Attempts to adjust even for the known qualities of the patient population with measures of its underlying riskiness (“risk adjustment”) are often unsatisfactory. The range of potential risk adjusters is “vast,” and their “predictive power” is “low.” The problem is orders of magnitude worse if quality is measured along more than one dimension. While it might be straightforward to measure the relative quality of drugs to treat hypertension based on the number of points they lower blood pressure, developing a ranking with any meaning is far more difficult if it must also be based on the rate at which patients on the drugs develop diabetes, suffer from myocardial infarctions, experience drug side effects affecting their quality of life, or die from some other cause while taking the drug.
Quality measures also degrade quality by distorting behavior. Just as teachers who are rewarded or punished based on student test scores will often “teach to the test,” doctors and hospitals pressured to improve their performance on reported measures may allow their performance to deteriorate in ways that are not measured. For example, overall nursing home responses to federal quality indicators suggest that there were few net benefits for patients. The quality of care along reported dimensions showed insignificant improvement, the quality of care along unreported dimensions declined, and there was no evidence that nursing homes increased quality related inputs. Another example is provided by the mandatory cardiovascular mortality report cards developed in New York and Pennsylvania. They increased resource use while degrading patient care simply because surgeons stopped operating on sicker patients who were more likely to die in an effort to protect their mortality rankings.
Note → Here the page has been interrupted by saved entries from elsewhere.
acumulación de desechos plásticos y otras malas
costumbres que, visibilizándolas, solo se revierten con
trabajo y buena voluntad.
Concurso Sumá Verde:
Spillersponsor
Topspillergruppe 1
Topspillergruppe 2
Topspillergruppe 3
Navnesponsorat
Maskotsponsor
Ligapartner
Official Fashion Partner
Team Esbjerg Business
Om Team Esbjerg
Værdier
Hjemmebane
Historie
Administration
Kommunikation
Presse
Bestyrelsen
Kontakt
There is also bad news for those who believe that government quality certifiers act in the best interests of consumers. Contrary to the articles of faith in some policy circles, government inspectors often rely on subjective measures in making their judgments, and their personal preferences may differ from those that they are supposed to protect. The article cites the wide variability in FDA and Nuclear Regulatory Commission inspections as examples of this.